We propose to leverage state-of-the-art multimodal neuroimaging techniques and tailored cognitive tasks to
systematically evaluate age-related changes in brain structure, function, and bioenergetics in the dorsal anterior
cingulate cortex (dACC), which is considered a hallmark brain region implicated in the pathophysiology of SSD
and plays a critical role in nonsocial and social cognition. Over a period of 5 years, we will enroll 120 individuals
with SSD and 120 demographically matched controls. We will quantify (1) cortical thickness deviations in the
dACC using novel normative reference models, (2) social cognition and nonsocial cognition with a tailored
behavioral battery and task fMRI, and (3) in vivo spectroscopic indices of bioenergetics in the dorsal ACC (dACC)

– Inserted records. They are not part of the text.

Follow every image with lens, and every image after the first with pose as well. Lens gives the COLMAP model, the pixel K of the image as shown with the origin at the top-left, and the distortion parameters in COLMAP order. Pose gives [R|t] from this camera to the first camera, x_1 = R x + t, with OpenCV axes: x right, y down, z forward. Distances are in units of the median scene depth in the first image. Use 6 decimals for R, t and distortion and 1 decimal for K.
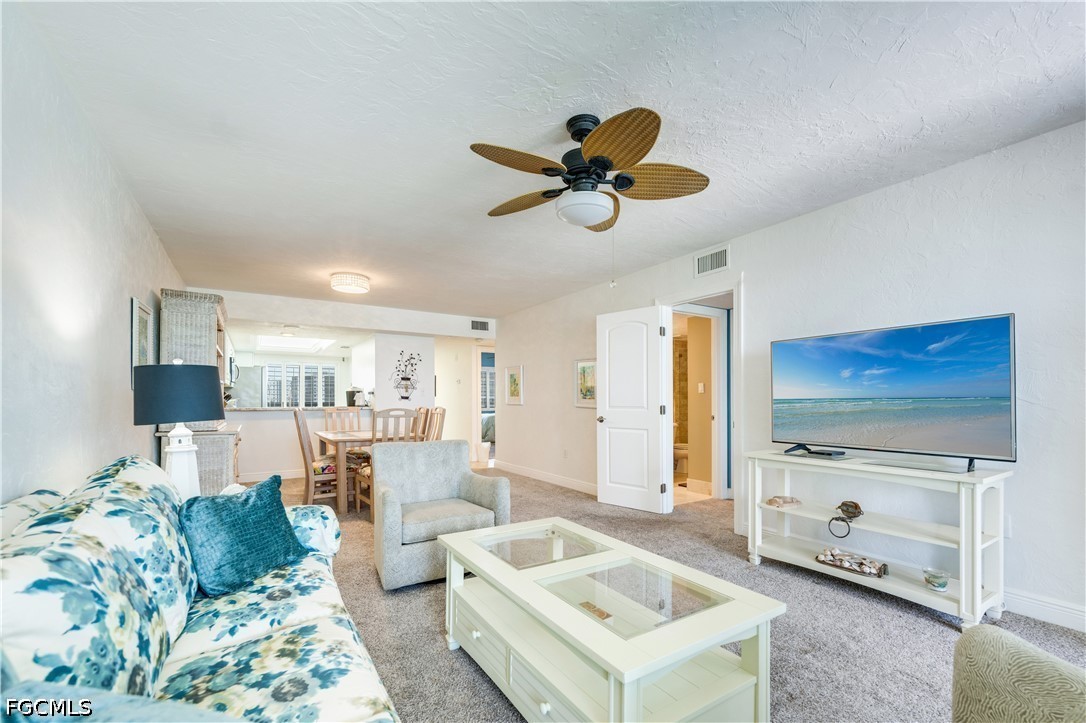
lens RADIAL K [[450.9, 0, 546.4], [0, 450.9, 404.3], [0, 0, 1]] dist [0.001399, 0.000274]
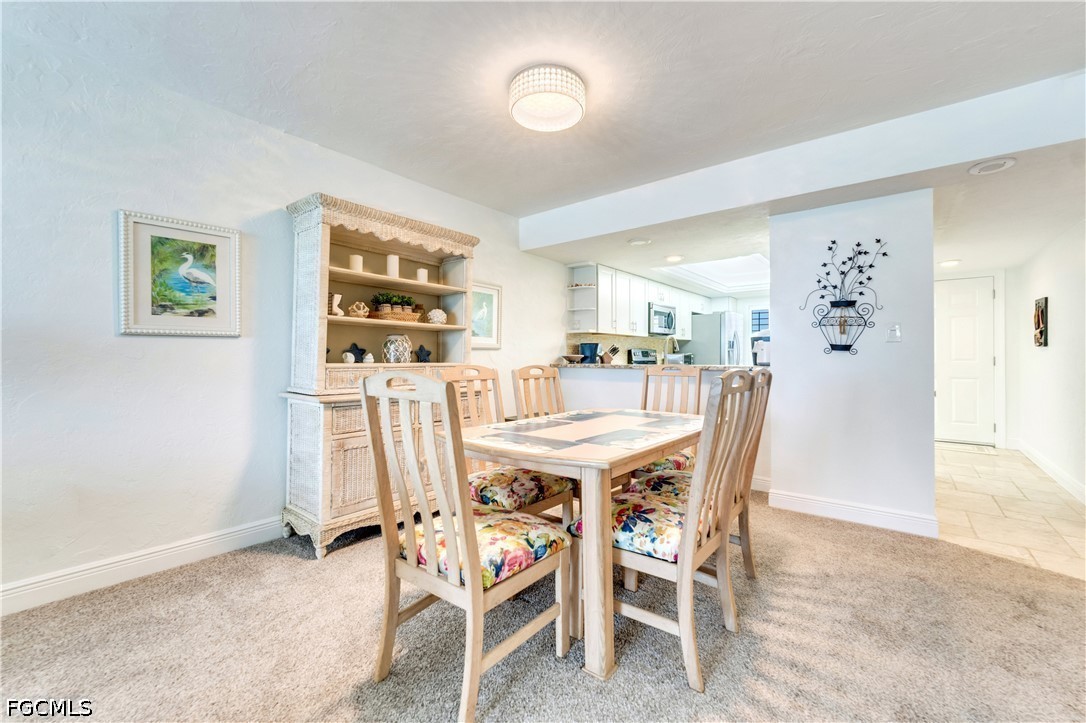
lens RADIAL K [[442.6, 0, 549.0], [0, 442.6, 355.0], [0, 0, 1]] dist [-0.002065, 0.000296]
pose [[0.317707, -0.004366, -0.948179, 0.001090], [-0.012078, 0.999890, -0.008651, -0.000045], [0.948112, 0.014201, 0.317619, 0.600747]]
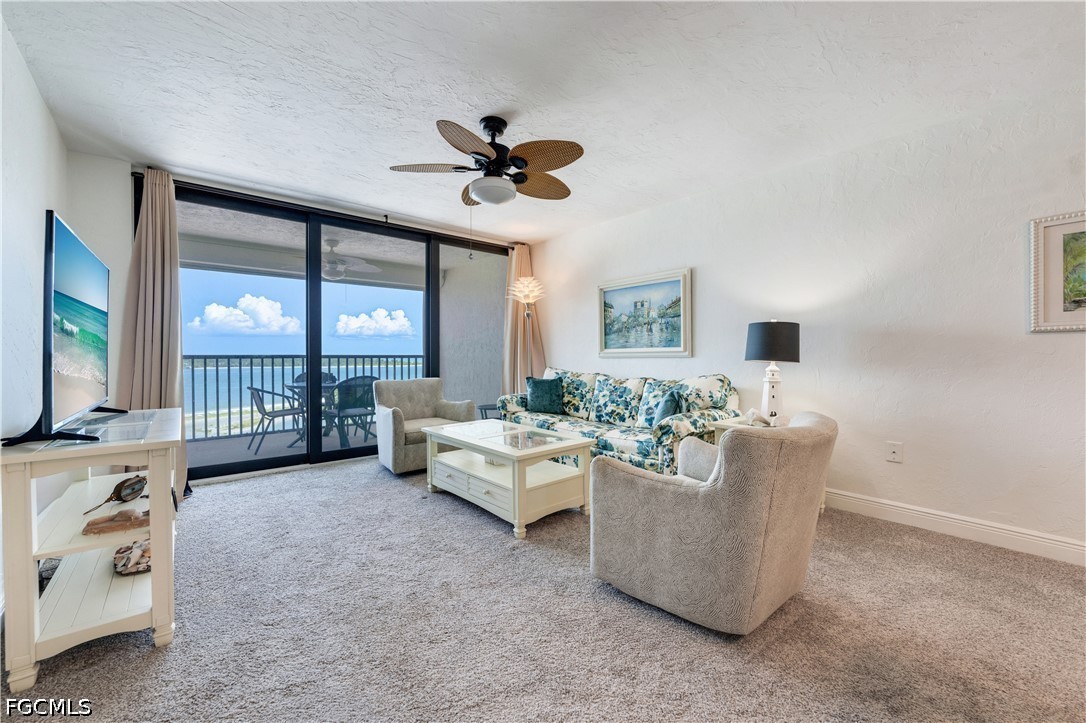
lens RADIAL K [[433.0, 0, 543.0], [0, 433.0, 361.5], [0, 0, 1]] dist [0.000114, -0.000181]
pose [[-0.991043, 0.001634, -0.133531, 0.034193], [-0.001892, 0.999653, 0.026277, 0.001020], [0.133527, 0.026294, -0.990696, 0.697214]]
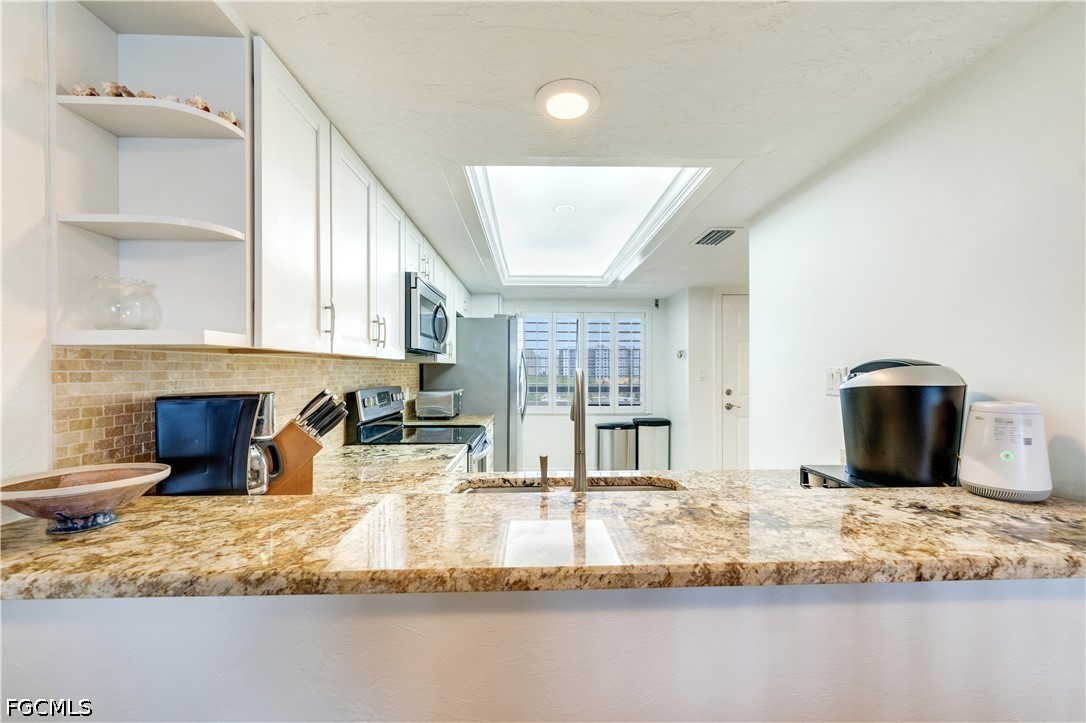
lens RADIAL K [[443.3, 0, 544.0], [0, 443.3, 364.4], [0, 0, 1]] dist [0.000653, -0.000020]
pose [[0.853829, -0.007001, -0.520507, -0.472611], [-0.005245, 0.999743, -0.022051, -0.033853], [0.520527, 0.021558, 0.853573, 0.816342]]
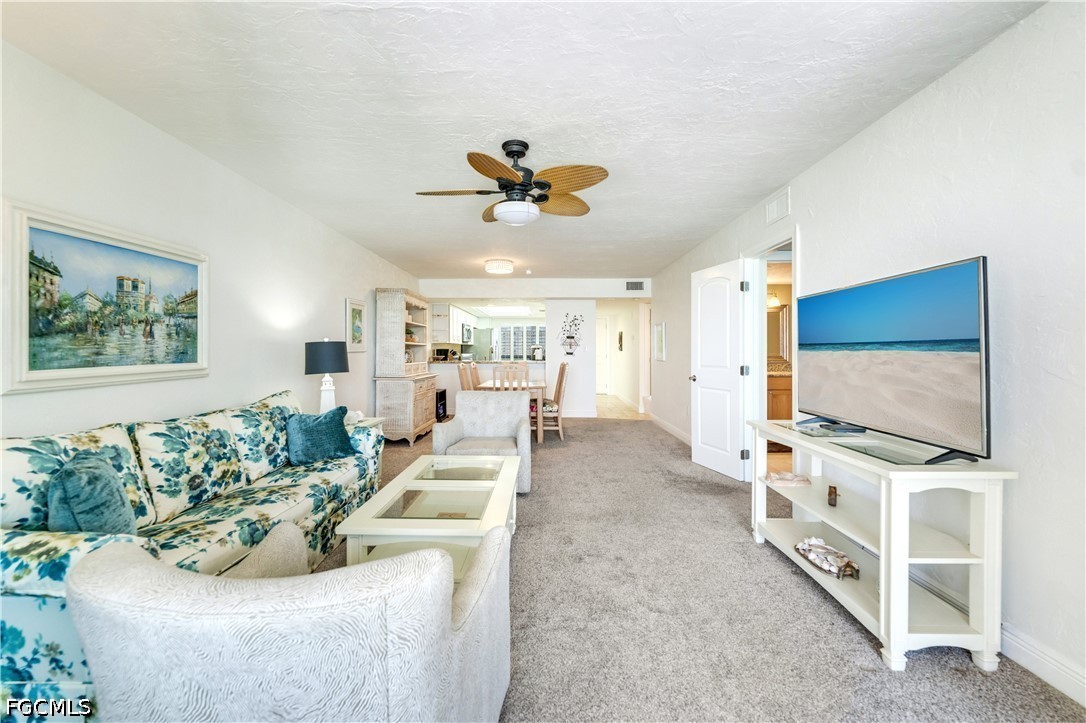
lens RADIAL K [[443.3, 0, 544.0], [0, 443.3, 364.4], [0, 0, 1]] dist [0.000653, -0.000020]
pose [[0.836943, 0.017256, -0.547018, 0.261508], [-0.005479, 0.999717, 0.023154, -0.012707], [0.547263, -0.016381, 0.836800, 0.001185]]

using ultra-high-field MR spectroscopy (MRS). We will determine if these measures of patients differ from those
of healthy volunteers (Aim 1) and if the effect of age on these measures differs between patients and controls
(Aim 2). We will also explore whether age trajectories converge across measures in an exploratory aim.
The findings of this project could offer mechanistic insights into aging process in SSD by focusing on multiple
units of analysis and provide actionable treatment targets for aberrant aging in SSD.